* _EXERCISE_:
A verbatim reproduction of the following listing is required; omit the pictures.
# # #
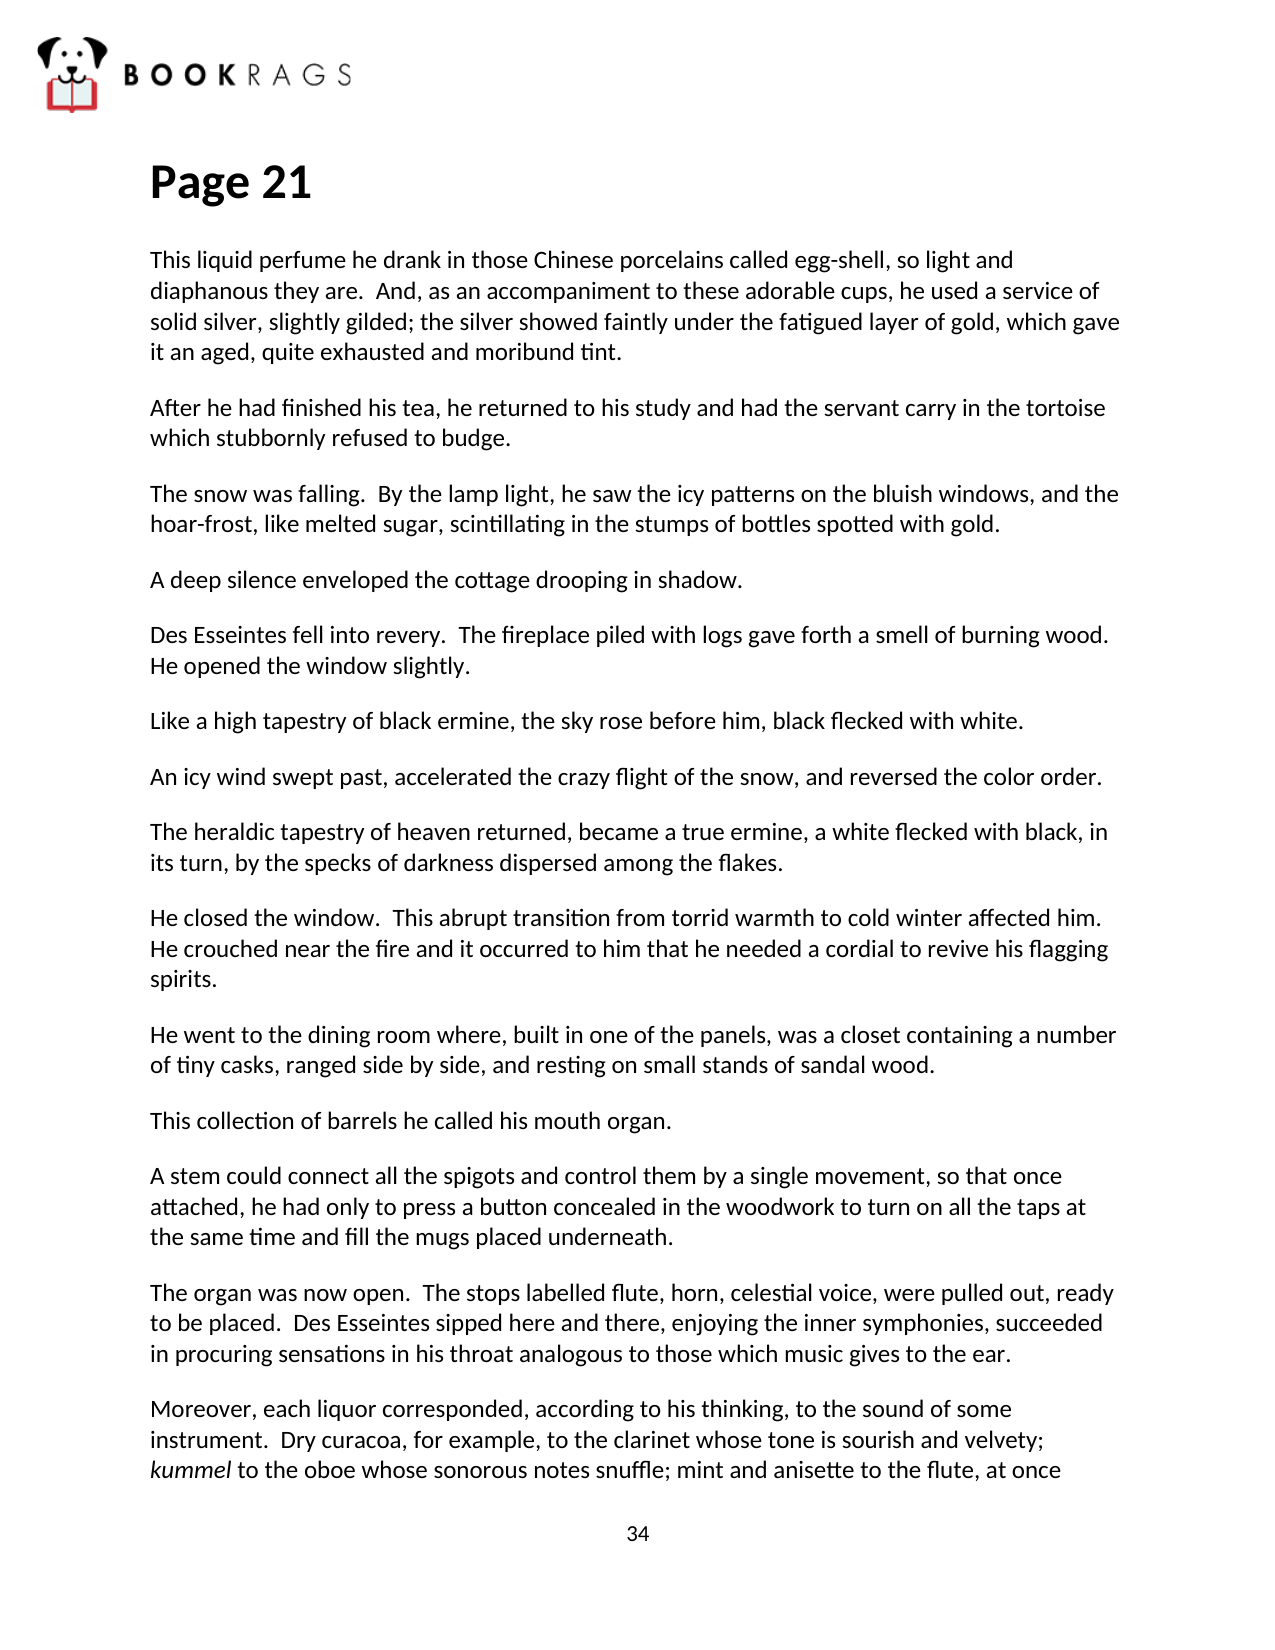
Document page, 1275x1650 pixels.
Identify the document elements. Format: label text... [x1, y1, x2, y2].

text The snow was falling. By the lamp light, he saw the icy patterns on the bluish windows, and the hoar-frost, like melted sugar, scintillating in the stumps of bottles spotted with gold. [150, 478, 1125, 539]
text This liquid perfume he drank in those Chinese porcelains called egg-shell, so light and diaphanous they are. And, as an accompaniment to these adorable cups, he used a service of solid silver, slightly gilded; the silver showed faintly under the fatigued layer of gold, which gave it an aged, quite exhausted and moribund tint. [150, 244, 1125, 367]
text Des Esseintes fell into revery. The fireplace piled with logs gave forth a smell of burning wood. He opened the window slightly. [150, 619, 1125, 680]
text After he had finished his tea, he returned to his study and had the servant carry in the tortoise which stubbornly refused to budge. [150, 392, 1125, 453]
text A deep silence enveloped the cottage drooping in shadow. [150, 564, 1125, 594]
picture [37, 37, 351, 113]
text An icy wind swept past, accelerated the crazy flight of the snow, and reversed the color order. [150, 761, 1125, 791]
text The heraldic tapestry of heaven returned, became a true ermine, a white flecked with black, in its turn, by the specks of darkness dispersed among the flakes. [150, 816, 1125, 877]
text This collection of barrels he called his mouth organ. [150, 1105, 1125, 1136]
text He closed the window. This abrupt transition from torrid warmth to cold winter affected him. He crouched near the fire and it occurred to him that he needed a cordial to revive his flagging spirits. [150, 902, 1125, 994]
text The organ was now open. The stops labelled flute, horn, celestial voice, were pulled out, ready to be placed. Des Esseintes sipped here and there, enjoying the inner symphonies, succeeded in procuring sensations in his throat analogous to those which music gives to the ear. [150, 1277, 1125, 1369]
text Like a high tapestry of black ermine, the sky rose before him, black flecked with white. [150, 705, 1125, 736]
text A stem could connect all the spigots and control them by a single movement, so that once attached, he had only to press a button concealed in the woodwork to turn on all the taps at the same time and fill the mugs placed underneath. [150, 1161, 1125, 1252]
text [150, 1394, 1125, 1485]
text Page 21 [150, 150, 1125, 211]
text He went to the dining room where, built in one of the panels, was a closet containing a number of tiny casks, ranged side by side, and resting on small stands of sandal wood. [150, 1019, 1125, 1080]
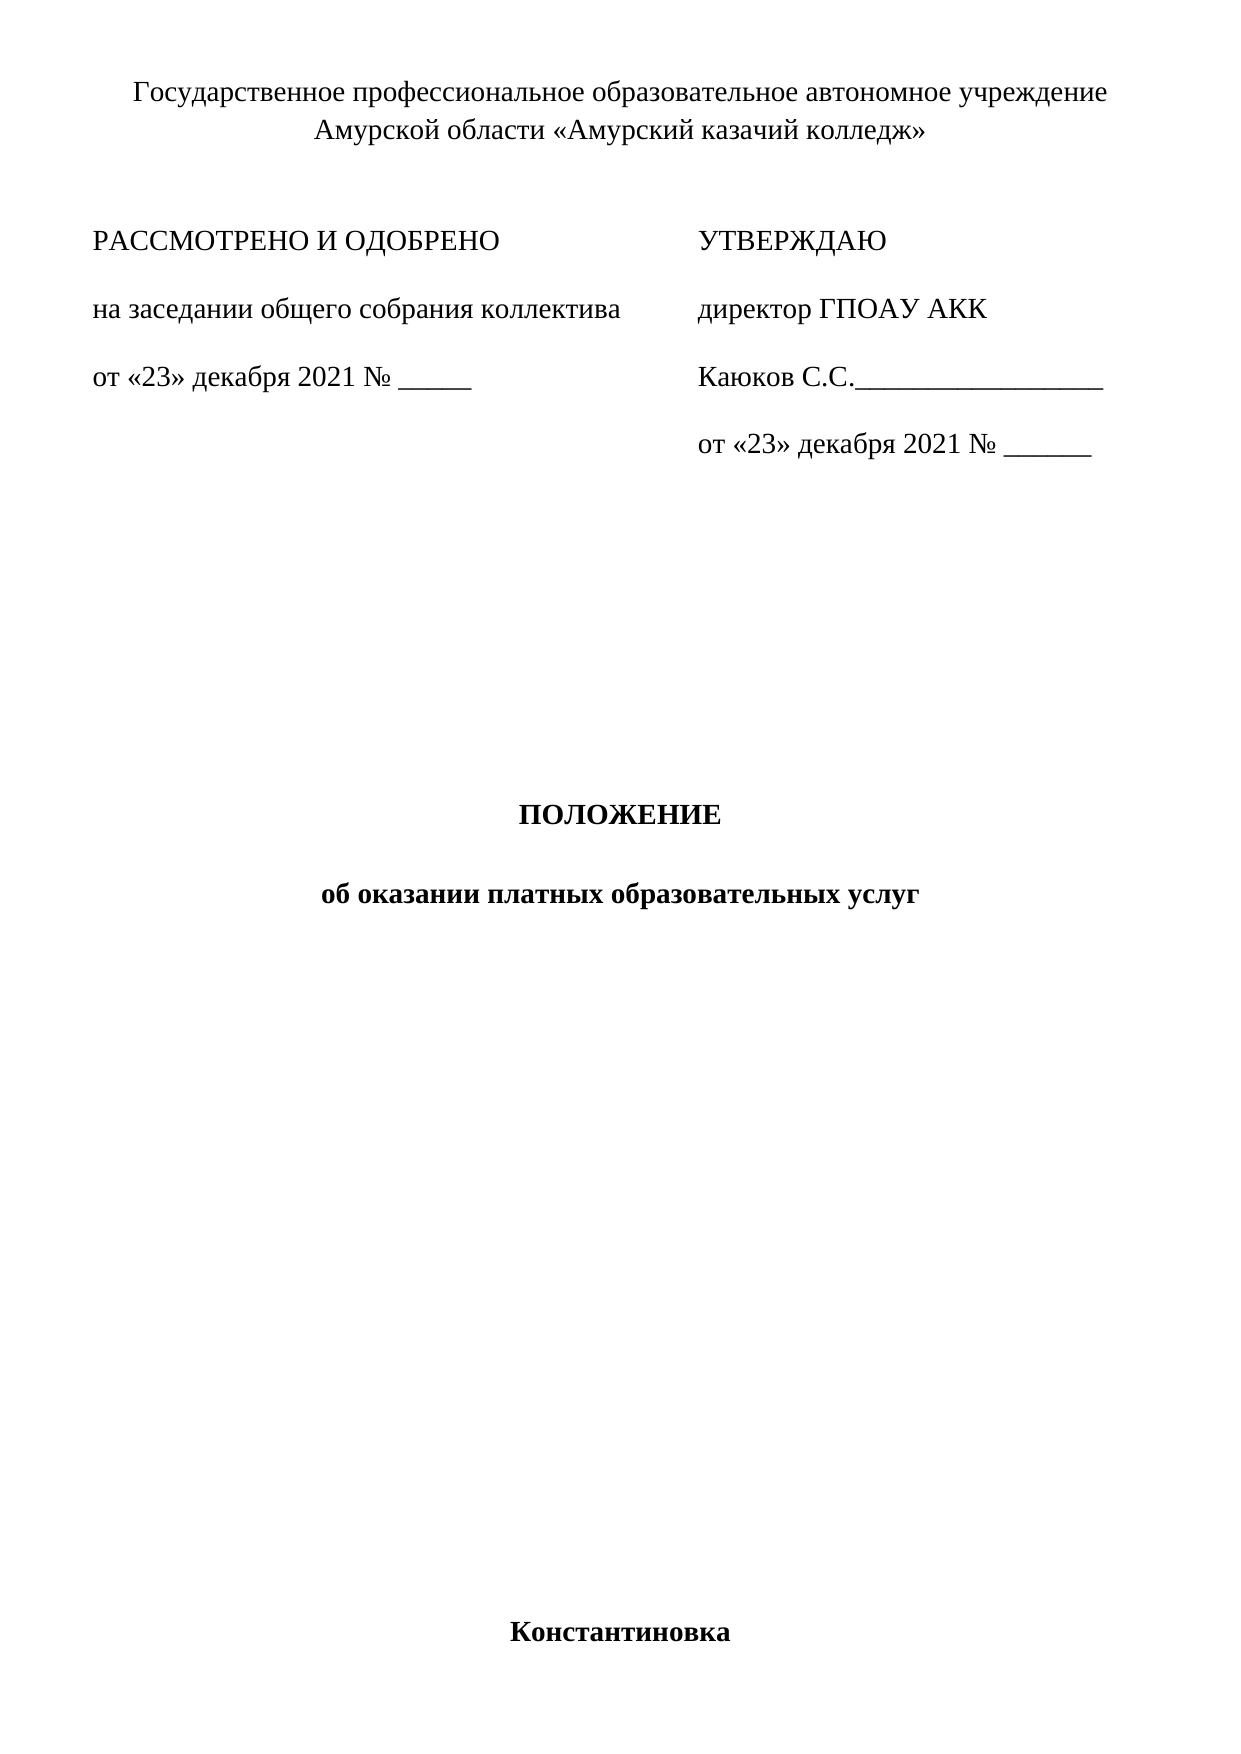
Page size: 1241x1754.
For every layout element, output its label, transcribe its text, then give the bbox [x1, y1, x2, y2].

table_header РАССМОТРЕНО И ОДОБРЕНО на заседании общего собрания коллектива от «23» декабря 2021 № _____ [89, 223, 650, 478]
text об оказании платных образовательных услуг [89, 876, 1152, 910]
text Положение [89, 797, 1152, 830]
text Государственное профессиональное образовательное автономное учреждение Амурской области «Амурский казачий колледж» [89, 74, 1152, 146]
text Константиновка [89, 1614, 1152, 1647]
table_header УТВЕРЖДАЮ директор ГПОАУ АКК Каюков С.С._________________ от «23» декабря 2021 № ______ [650, 223, 1160, 478]
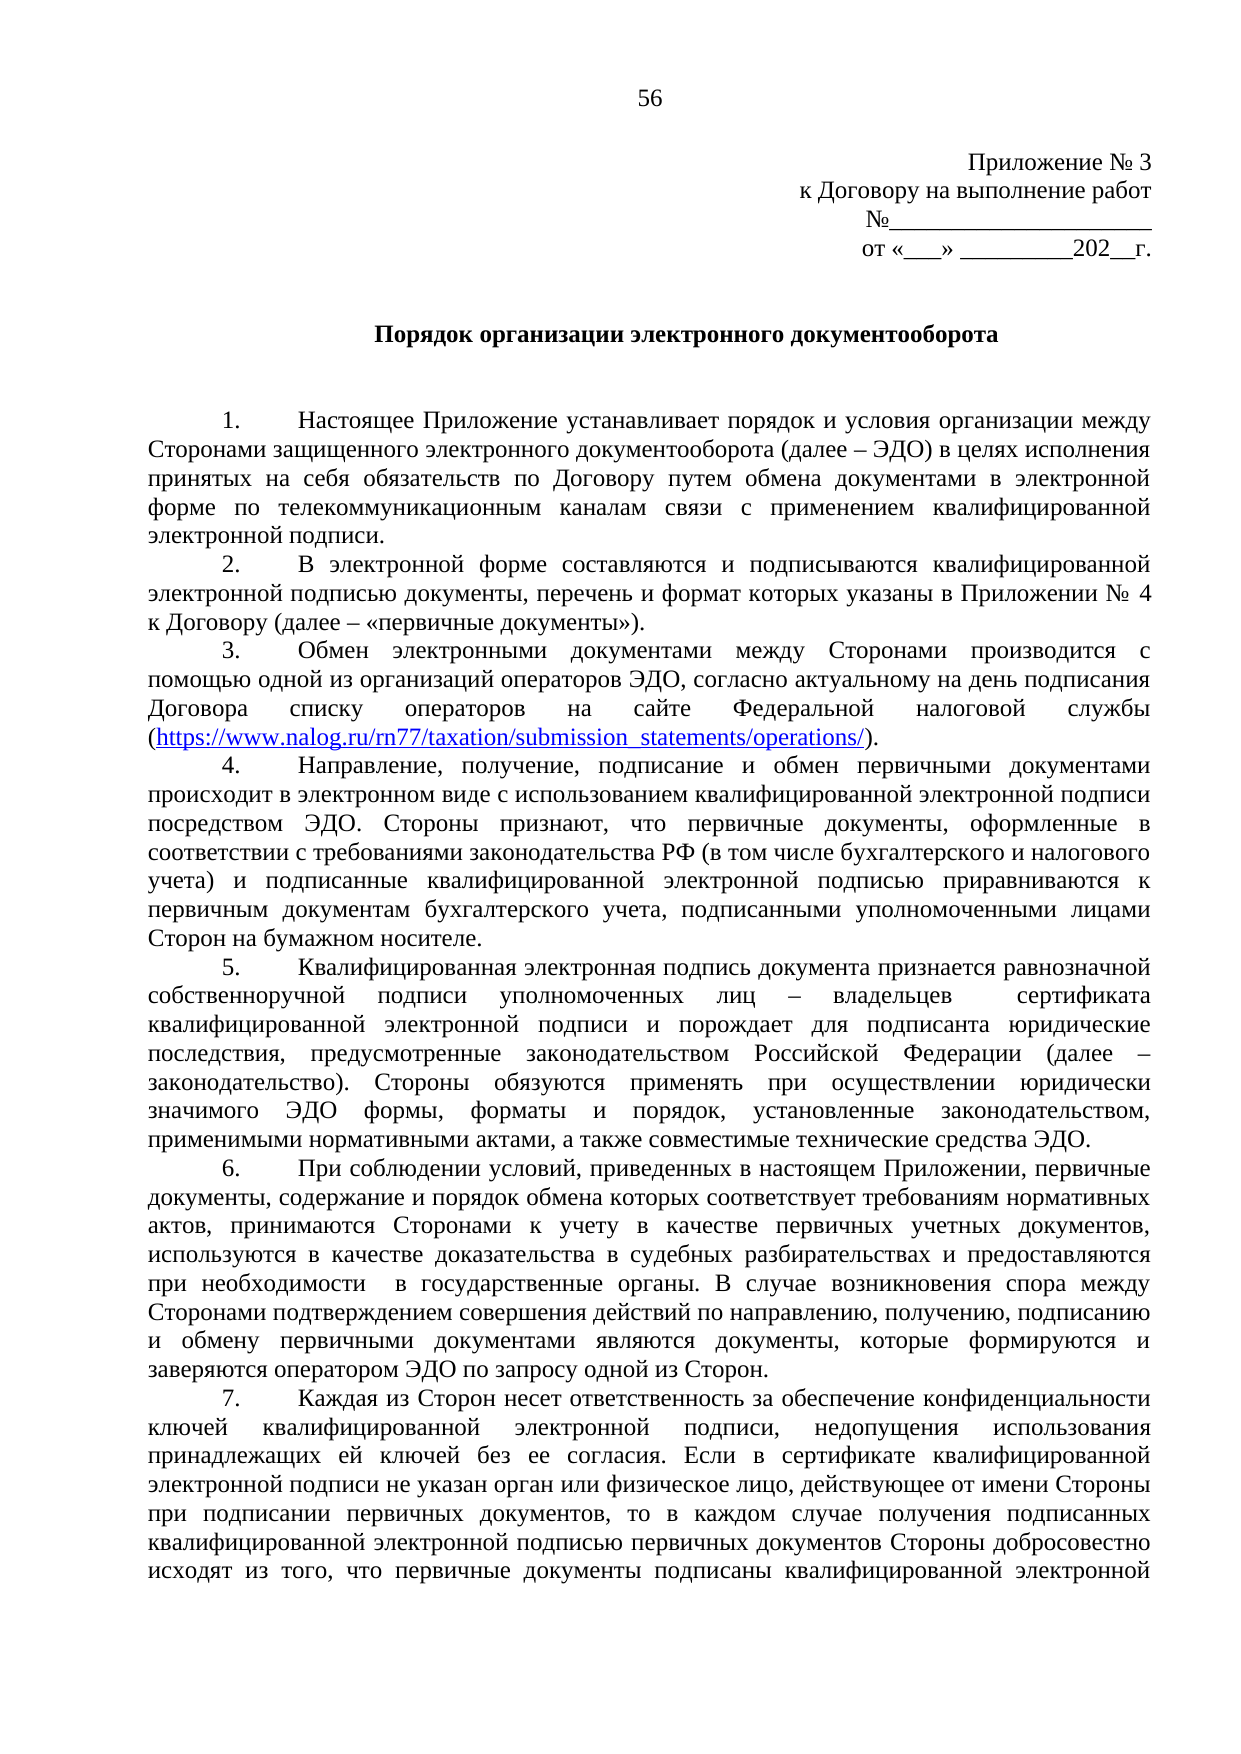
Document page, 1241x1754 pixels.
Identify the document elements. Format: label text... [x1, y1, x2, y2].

list Направление, получение, подписание и обмен первичными документами происходит в электронном виде с использованием квалифицированной электронной подписи посредством ЭДО. Стороны признают, что первичные документы, оформленные в соответствии с требованиями законодательства РФ (в том числе бухгалтерского и налогового учета) и подписанные квалифицированной электронной подписью приравниваются к первичным документам бухгалтерского учета, подписанными уполномоченными лицами Сторон на бумажном носителе. [148, 751, 1152, 952]
list При соблюдении условий, приведенных в настоящем Приложении, первичные документы, содержание и порядок обмена которых соответствует требованиям нормативных актов, принимаются Сторонами к учету в качестве первичных учетных документов, используются в качестве доказательства в судебных разбирательствах и предоставляются при необходимости в государственные органы. В случае возникновения спора между Сторонами подтверждением совершения действий по направлению, получению, подписанию и обмену первичными документами являются документы, которые формируются и заверяются оператором ЭДО по запросу одной из Сторон. [148, 1153, 1152, 1383]
list Обмен электронными документами между Сторонами производится с помощью одной из организаций операторов ЭДО, согласно актуальному на день подписания Договора списку операторов на сайте Федеральной налоговой службы (https://www.nalog.ru/rn77/taxation/submission_statements/operations/). [148, 636, 1152, 751]
list Квалифицированная электронная подпись документа признается равнозначной собственноручной подписи уполномоченных лиц – владельцев сертификата квалифицированной электронной подписи и порождает для подписанта юридические последствия, предусмотренные законодательством Российской Федерации (далее – законодательство). Стороны обязуются применять при осуществлении юридически значимого ЭДО формы, форматы и порядок, установленные законодательством, применимыми нормативными актами, а также совместимые технические средства ЭДО. [148, 952, 1152, 1153]
text №_____________________ [148, 204, 1152, 233]
text Приложение № 3 [148, 147, 1152, 176]
text Порядок организации электронного документооборота [148, 319, 1152, 348]
list В электронной форме составляются и подписываются квалифицированной электронной подписью документы, перечень и формат которых указаны в Приложении № 4 к Договору (далее – «первичные документы»). [148, 549, 1152, 636]
list Настоящее Приложение устанавливает порядок и условия организации между Сторонами защищенного электронного документооборота (далее – ЭДО) в целях исполнения принятых на себя обязательств по Договору путем обмена документами в электронной форме по телекоммуникационным каналам связи с применением квалифицированной электронной подписи. [148, 406, 1152, 549]
text к Договору на выполнение работ [148, 176, 1152, 204]
text от «___» _________202__г. [148, 233, 1152, 262]
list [148, 1383, 1152, 1584]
# # #
* _WRITTEN SOLUTION_:
Document page, 1275x1650 pixels.
Identify the document elements. Format: label text... [x1, y1, x2, y2].

text The snow was falling. By the lamp light, he saw the icy patterns on the bluish windows, and the hoar-frost, like melted sugar, scintillating in the stumps of bottles spotted with gold. [150, 478, 1125, 539]
text This liquid perfume he drank in those Chinese porcelains called egg-shell, so light and diaphanous they are. And, as an accompaniment to these adorable cups, he used a service of solid silver, slightly gilded; the silver showed faintly under the fatigued layer of gold, which gave it an aged, quite exhausted and moribund tint. [150, 244, 1125, 367]
text Des Esseintes fell into revery. The fireplace piled with logs gave forth a smell of burning wood. He opened the window slightly. [150, 619, 1125, 680]
text After he had finished his tea, he returned to his study and had the servant carry in the tortoise which stubbornly refused to budge. [150, 392, 1125, 453]
text A deep silence enveloped the cottage drooping in shadow. [150, 564, 1125, 594]
picture [37, 37, 351, 113]
text An icy wind swept past, accelerated the crazy flight of the snow, and reversed the color order. [150, 761, 1125, 791]
text The heraldic tapestry of heaven returned, became a true ermine, a white flecked with black, in its turn, by the specks of darkness dispersed among the flakes. [150, 816, 1125, 877]
text This collection of barrels he called his mouth organ. [150, 1105, 1125, 1136]
text He closed the window. This abrupt transition from torrid warmth to cold winter affected him. He crouched near the fire and it occurred to him that he needed a cordial to revive his flagging spirits. [150, 902, 1125, 994]
text The organ was now open. The stops labelled flute, horn, celestial voice, were pulled out, ready to be placed. Des Esseintes sipped here and there, enjoying the inner symphonies, succeeded in procuring sensations in his throat analogous to those which music gives to the ear. [150, 1277, 1125, 1369]
text Like a high tapestry of black ermine, the sky rose before him, black flecked with white. [150, 705, 1125, 736]
text A stem could connect all the spigots and control them by a single movement, so that once attached, he had only to press a button concealed in the woodwork to turn on all the taps at the same time and fill the mugs placed underneath. [150, 1161, 1125, 1252]
text [150, 1394, 1125, 1485]
text Page 21 [150, 150, 1125, 211]
text He went to the dining room where, built in one of the panels, was a closet containing a number of tiny casks, ranged side by side, and resting on small stands of sandal wood. [150, 1019, 1125, 1080]
Page size: 1241x1754.
For every layout element, output its label, transcribe its text, then give the bbox [x1, y1, x2, y2].

table_header РАССМОТРЕНО И ОДОБРЕНО на заседании общего собрания коллектива от «23» декабря 2021 № _____ [89, 223, 650, 478]
text об оказании платных образовательных услуг [89, 876, 1152, 910]
text Положение [89, 797, 1152, 830]
text Государственное профессиональное образовательное автономное учреждение Амурской области «Амурский казачий колледж» [89, 74, 1152, 146]
text Константиновка [89, 1614, 1152, 1647]
table_header УТВЕРЖДАЮ директор ГПОАУ АКК Каюков С.С._________________ от «23» декабря 2021 № ______ [650, 223, 1160, 478]
Document page, 1241x1754 pixels.
Identify the document elements. Format: label text... [x1, y1, x2, y2].

list Направление, получение, подписание и обмен первичными документами происходит в электронном виде с использованием квалифицированной электронной подписи посредством ЭДО. Стороны признают, что первичные документы, оформленные в соответствии с требованиями законодательства РФ (в том числе бухгалтерского и налогового учета) и подписанные квалифицированной электронной подписью приравниваются к первичным документам бухгалтерского учета, подписанными уполномоченными лицами Сторон на бумажном носителе. [148, 751, 1152, 952]
list При соблюдении условий, приведенных в настоящем Приложении, первичные документы, содержание и порядок обмена которых соответствует требованиям нормативных актов, принимаются Сторонами к учету в качестве первичных учетных документов, используются в качестве доказательства в судебных разбирательствах и предоставляются при необходимости в государственные органы. В случае возникновения спора между Сторонами подтверждением совершения действий по направлению, получению, подписанию и обмену первичными документами являются документы, которые формируются и заверяются оператором ЭДО по запросу одной из Сторон. [148, 1153, 1152, 1383]
list Обмен электронными документами между Сторонами производится с помощью одной из организаций операторов ЭДО, согласно актуальному на день подписания Договора списку операторов на сайте Федеральной налоговой службы (https://www.nalog.ru/rn77/taxation/submission_statements/operations/). [148, 636, 1152, 751]
list Квалифицированная электронная подпись документа признается равнозначной собственноручной подписи уполномоченных лиц – владельцев сертификата квалифицированной электронной подписи и порождает для подписанта юридические последствия, предусмотренные законодательством Российской Федерации (далее – законодательство). Стороны обязуются применять при осуществлении юридически значимого ЭДО формы, форматы и порядок, установленные законодательством, применимыми нормативными актами, а также совместимые технические средства ЭДО. [148, 952, 1152, 1153]
text №_____________________ [148, 204, 1152, 233]
text Приложение № 3 [148, 147, 1152, 176]
text Порядок организации электронного документооборота [148, 319, 1152, 348]
list В электронной форме составляются и подписываются квалифицированной электронной подписью документы, перечень и формат которых указаны в Приложении № 4 к Договору (далее – «первичные документы»). [148, 549, 1152, 636]
list Настоящее Приложение устанавливает порядок и условия организации между Сторонами защищенного электронного документооборота (далее – ЭДО) в целях исполнения принятых на себя обязательств по Договору путем обмена документами в электронной форме по телекоммуникационным каналам связи с применением квалифицированной электронной подписи. [148, 406, 1152, 549]
text к Договору на выполнение работ [148, 176, 1152, 204]
text от «___» _________202__г. [148, 233, 1152, 262]
list [148, 1383, 1152, 1584]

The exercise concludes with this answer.